- [INSTRUCTIONS TO FOLLOW]:
Rewrite the lines below, substituting "group" for every "series" and changing nothing else. Leave the pictures out.

- [INPUT RECORDS]:
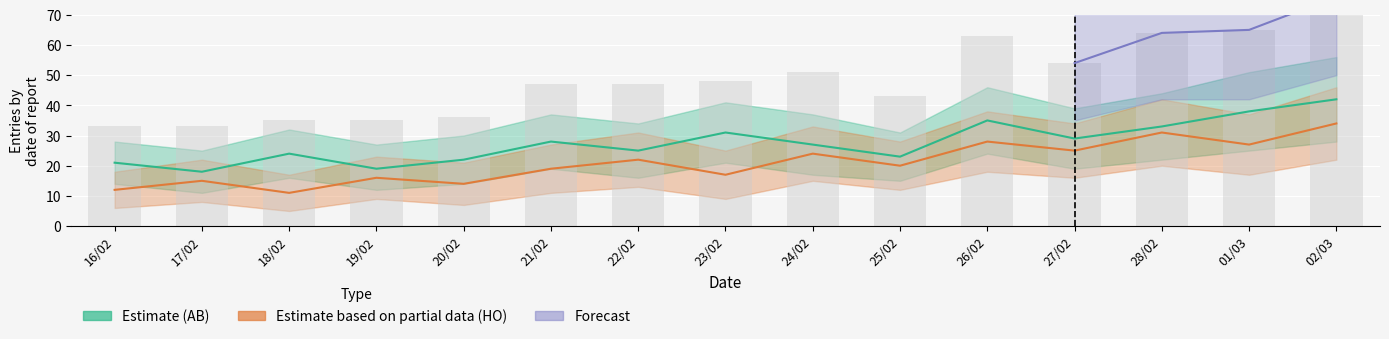

Which series has the largest total across all categories?

AB (Estimate)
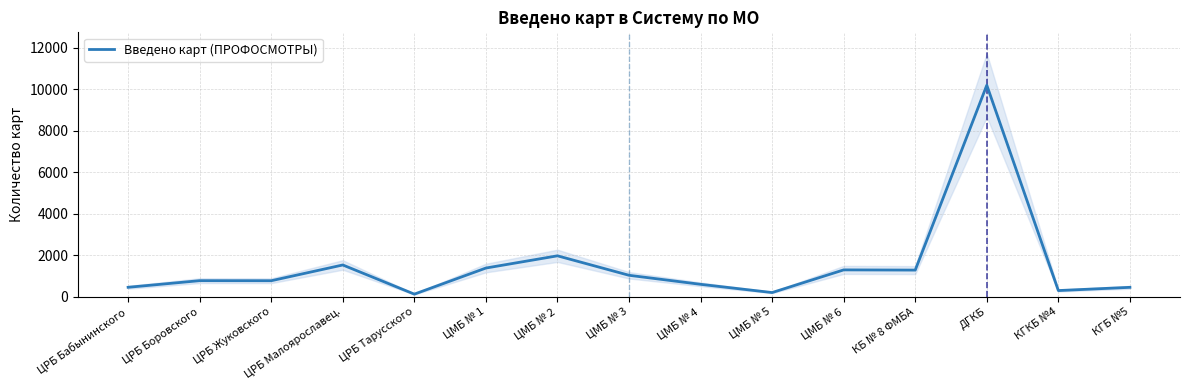

What is the value of the 15th point from the left?

449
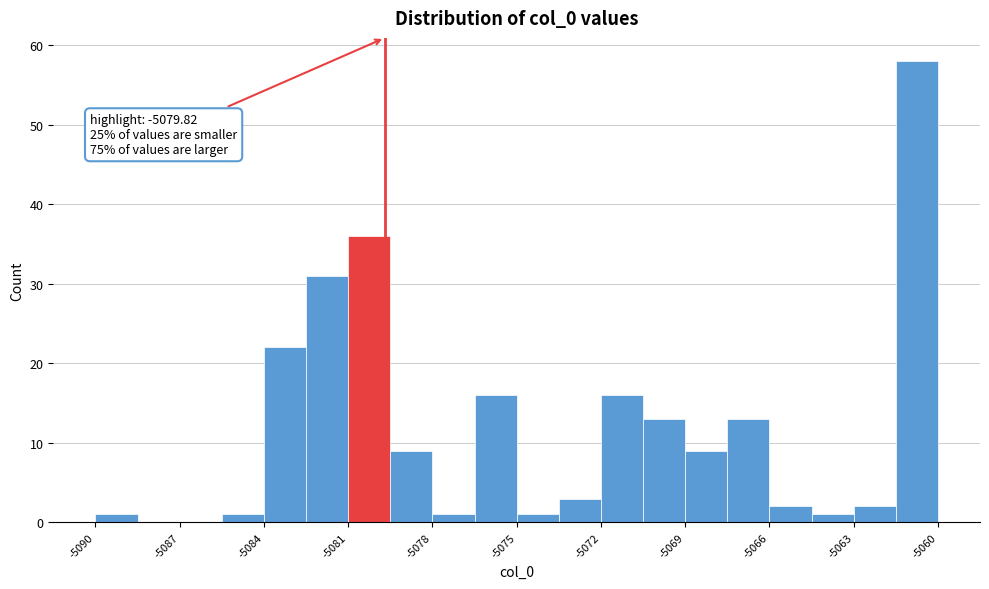

Read against the x-axis, roughly where is the centre of the tallest bar?

-5061.0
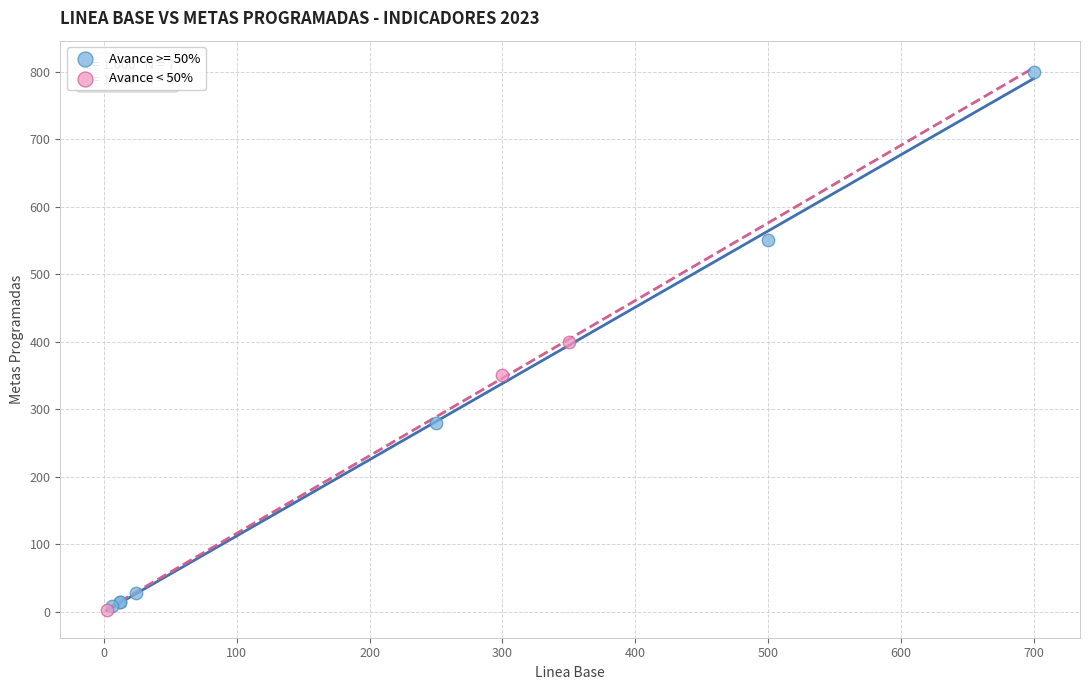

Which series has the largest Y range (max minus min)?

Avance >= 50%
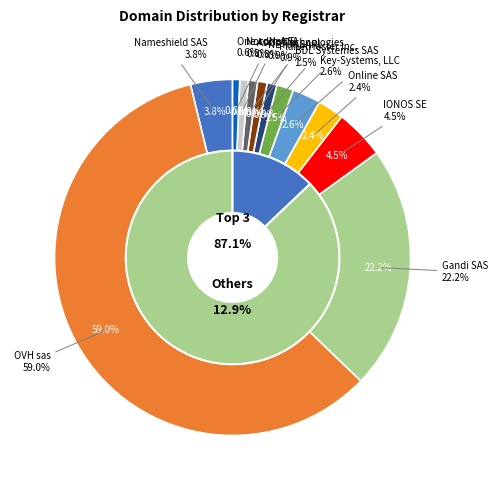

Which has a higher value, BDL Systemes SAS or One.com A/S?

BDL Systemes SAS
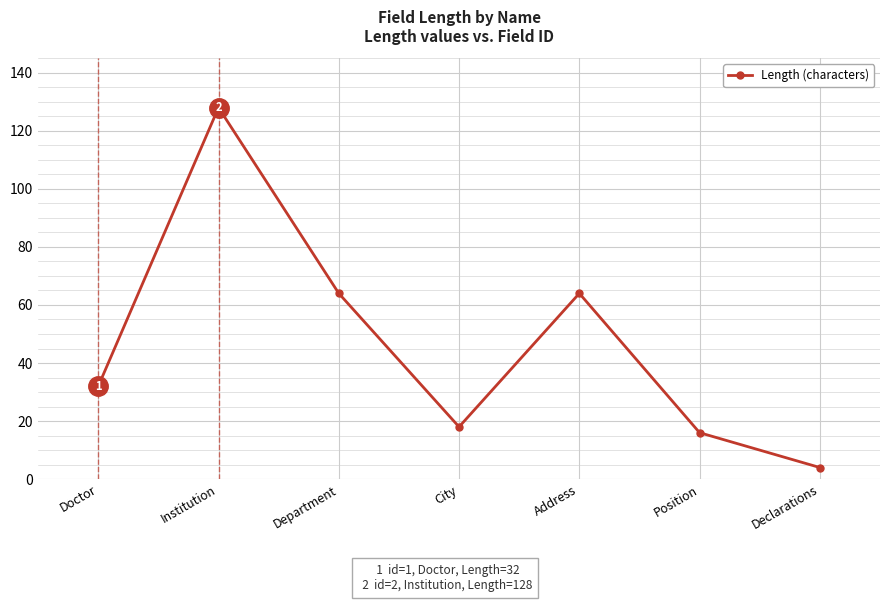

What is the average value?

47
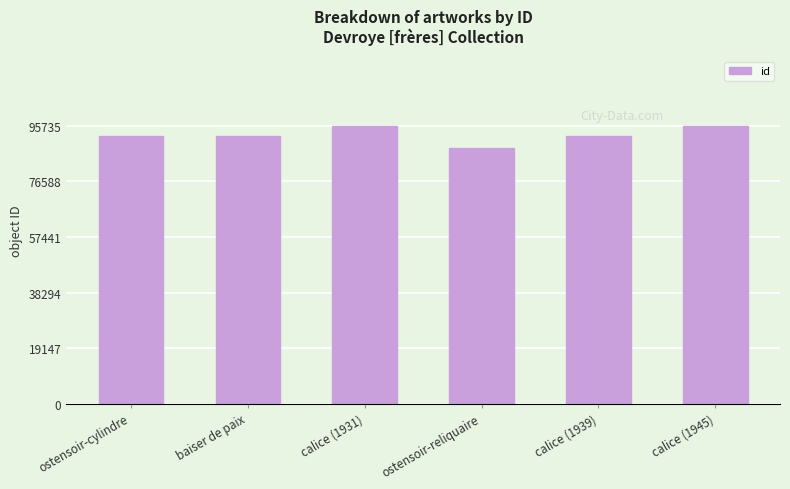

What is the minimum value shown in the chart?

88189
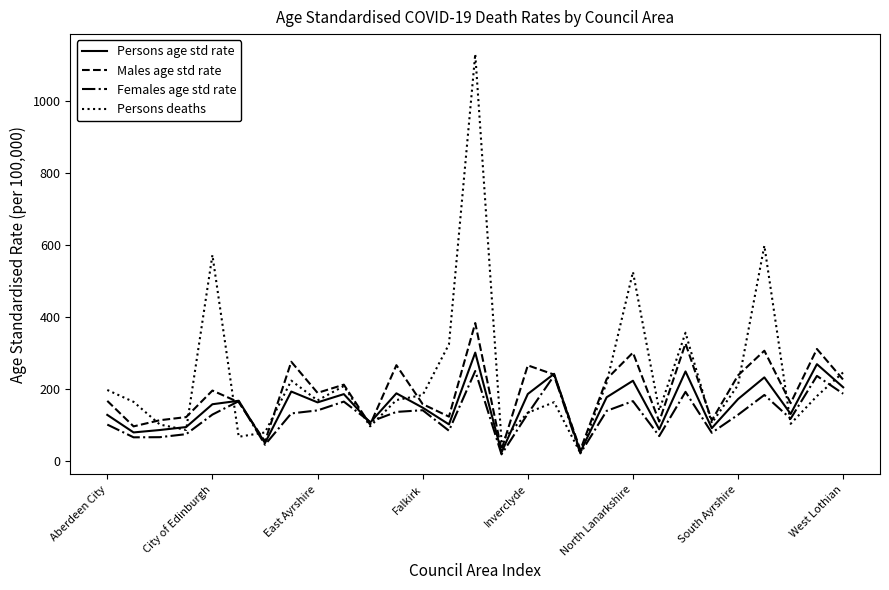

What is the sum of all Persons deaths values?

6821.0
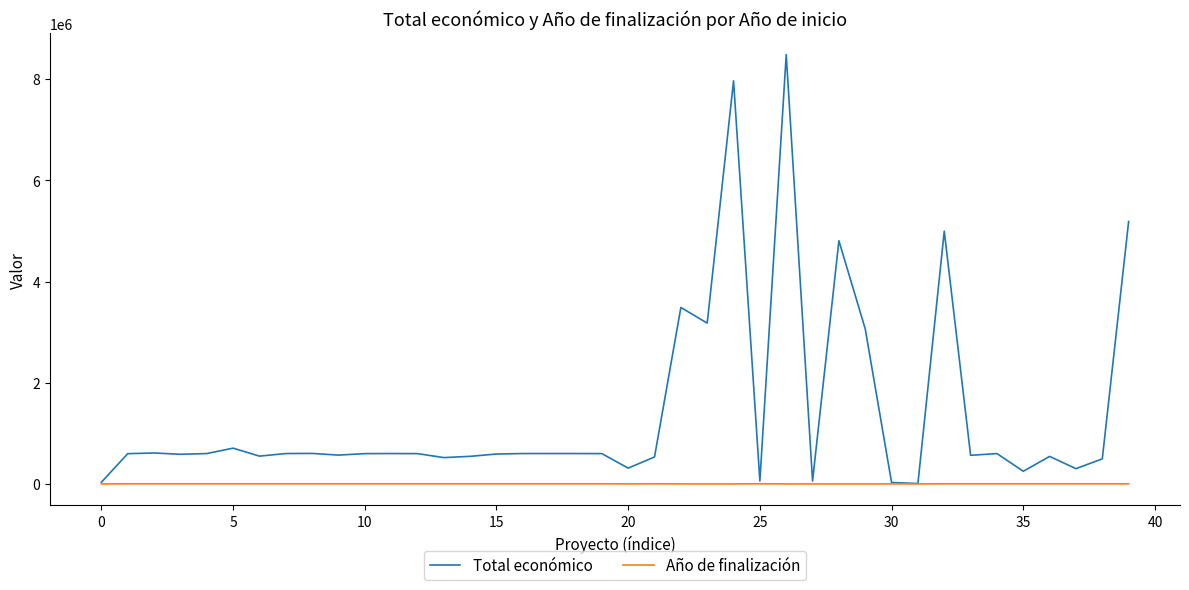

Rank the series by their maximum value, from lowest to highest.

Año de finalización, Total económico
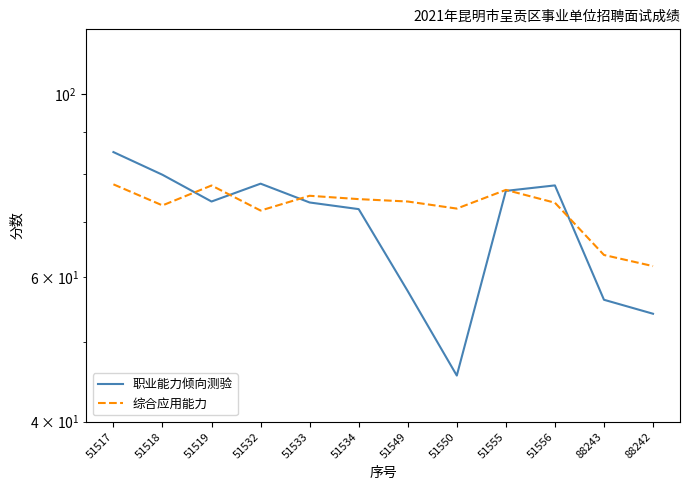

What is the total value across all series at 51517?

162.8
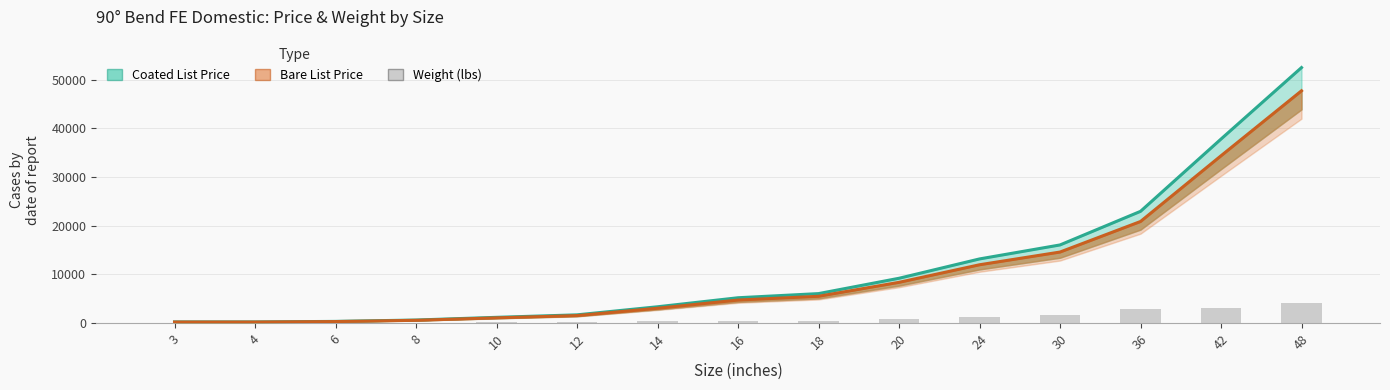

What is the value of the Coated List Price bar at the 6th from the left?

1691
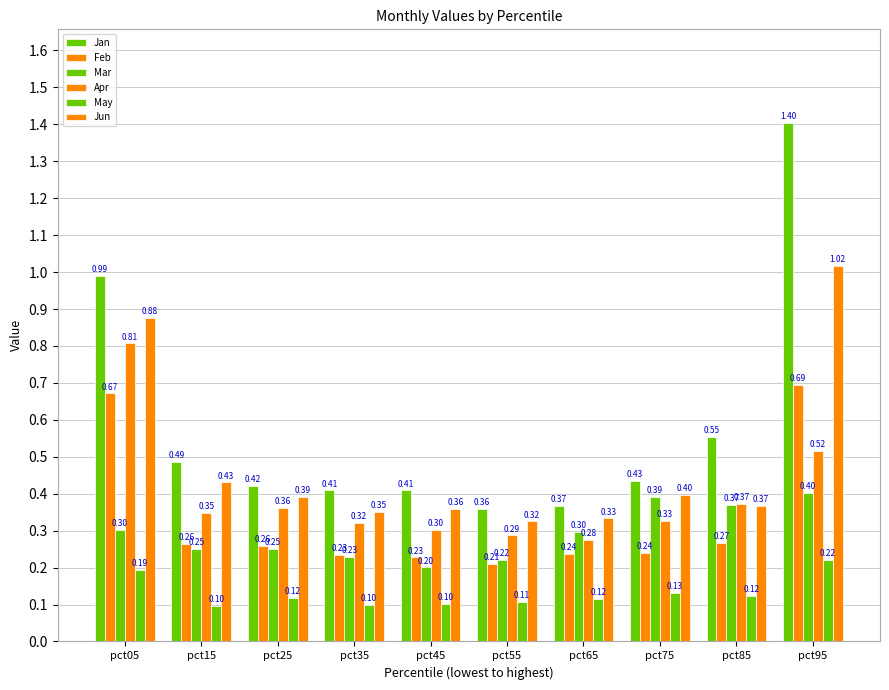

The value of May at pct25 is 0.2. True or false?

False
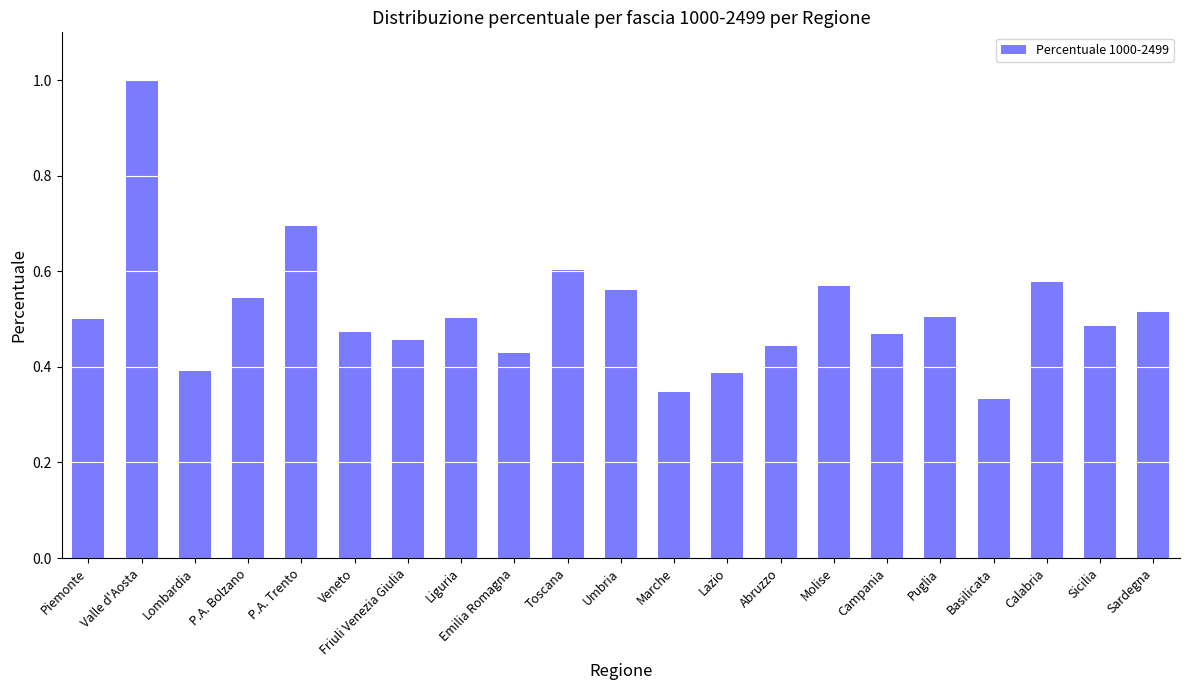

What is the change in value from P.A. Bolzano to Lazio?

-0.2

- [ANSWER]:
Which group has the largest total across all categories?

AB (Estimate)

What is the value of the 15th point from the left?

449

Read against the x-axis, roughly where is the centre of the tallest bar?

-5061.0

Which group has the largest Y range (max minus min)?

Avance >= 50%

Which has a higher value, BDL Systemes SAS or One.com A/S?

BDL Systemes SAS

What is the average value?

47

What is the minimum value shown in the chart?

88189

What is the sum of all Persons deaths values?

6821.0

Rank the group by their maximum value, from lowest to highest.

Año de finalización, Total económico

What is the total value across all group at 51517?

162.8

What is the value of the Coated List Price bar at the 6th from the left?

1691

The value of May at pct25 is 0.2. True or false?

False

What is the change in value from P.A. Bolzano to Lazio?

-0.2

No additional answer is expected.